No, thanks, Phil. No, I completely agree with the remarks that you made already. Canada has a very uniform treatment paradigm that they actually have implemented on a national level, where they try to adapt best therapies that quickly come with national guidelines and they implement them.

And ticagrelor is a great example. And again, I urge everyone to listen to our webinar and to hear directly from Dr. Whitlock. But there is a very, very systematic approach to care in Canada. And what we're hearing is that one of the major issues is a bottleneck that is created in some of these large volume institutions.

So we are very enthusiastic about a solution that, you know, can potentially alleviate that congestion that patients are just sitting there waiting, are [causing] in their -- in their care pathways. Now in regards to the total addressable market and the number that you quoted, I mean if you want, we can take a discount similar that we saw in the breakdown of surgeries in STAR-T where are you now at 92% of patients were isolated CABG, which obviously will be the the target intended population in our submissions.

But on the other hand, you may want to counter with the fact that this is the year that exclusivity ends for ticagrelor, which would mean you know, an ongoing reduction in price which has been one of the reasons why ticagrelor -- clopidogrel or Plavix an older-generation, not as effective medications still in use in some places due to a much more favorable price with clopidogrel being generic now for a long time.

So we think it's going to be fluid, but probably the upside will be greater due to the greater adoption that is happening anyway and the availability of generic ticagrelor going forward after 2024. So it's probably a solid number for you to anchor yourself on right now.

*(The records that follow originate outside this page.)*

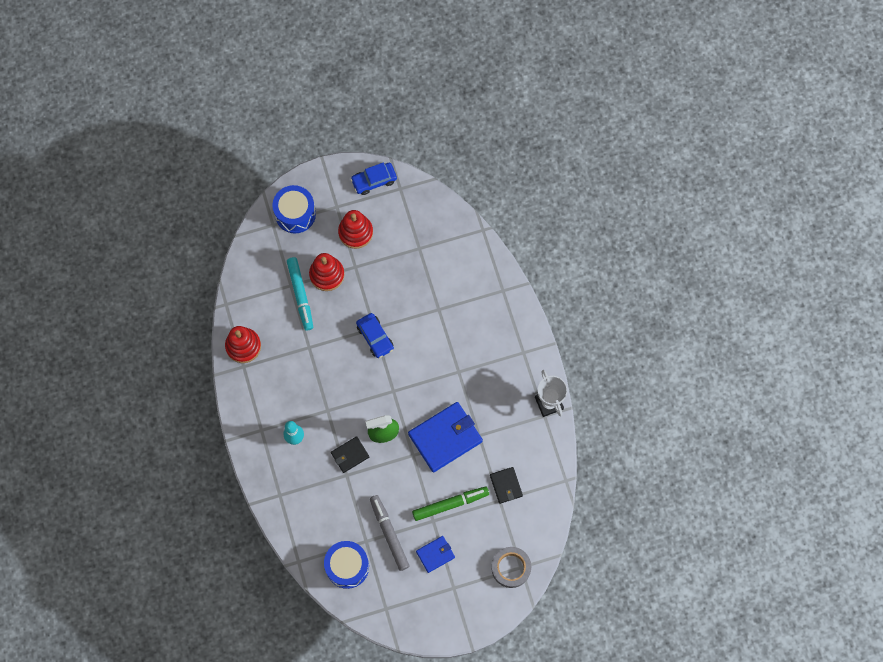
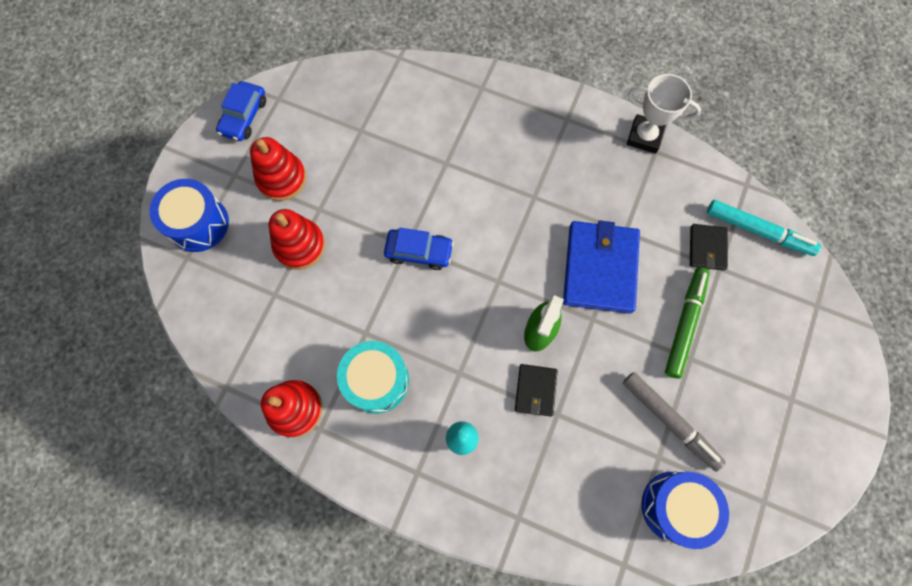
camera: 50 degrees left, 0 degrees up
turquoise marker [287,257,313,331] -> turquoise marker moved to [707,200,821,256]
grey marker [370,495,410,571] -> grey marker turned 150 degrees counterclockwise [623,372,726,472]
blue wallet [416,536,455,573] -> none
black wallet [490,467,523,504] -> black wallet turned 75 degrees clockwise [690,224,728,271]
grey tape [491,547,531,588] -> none
none -> turquoise drum [337,341,409,414]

Great. Thanks for the extra color on that. One more quick financial question for me, then I'll jump back in the queue. How do we think about grant income, the rest of the year? Is that sort of the grant income sort of a steady state you received this quarter? Or do we get back up $1million the rest of the year or per quarter for the rest of the year?

Kathy, would you like to answer that?

Yes, I'd be happy to. So I think we can expect to see similar quarterly results for the rest of the year as to what we saw in the first quarter. However, I will point out that we are applying for new grants. And the reason that's a grant income is lower is just because we completed three grants last year. And so the backlog is still strong at $5 million, and we are expecting to build to that backlog. So we'll see with more with success on gaining some new grants, we would see that number likely come up again.

Great. That's all the questions I have for now. Thank you.

At this time, I would like to turn the call back to management for any additional or closing remarks.

Well, thank you, and thank you, everyone, for joining the call today. If you do have any other questions, please feel free to reach out to Kathy at kbloch, KBLOCH, @cytosorbents.com, and we will reply to your questions where possible. We look forward to our next quarterly call. Thank you, everyone, very much. Good night.

Thank you. That concludes our conference for today. I'd like to thank everyone for their participation.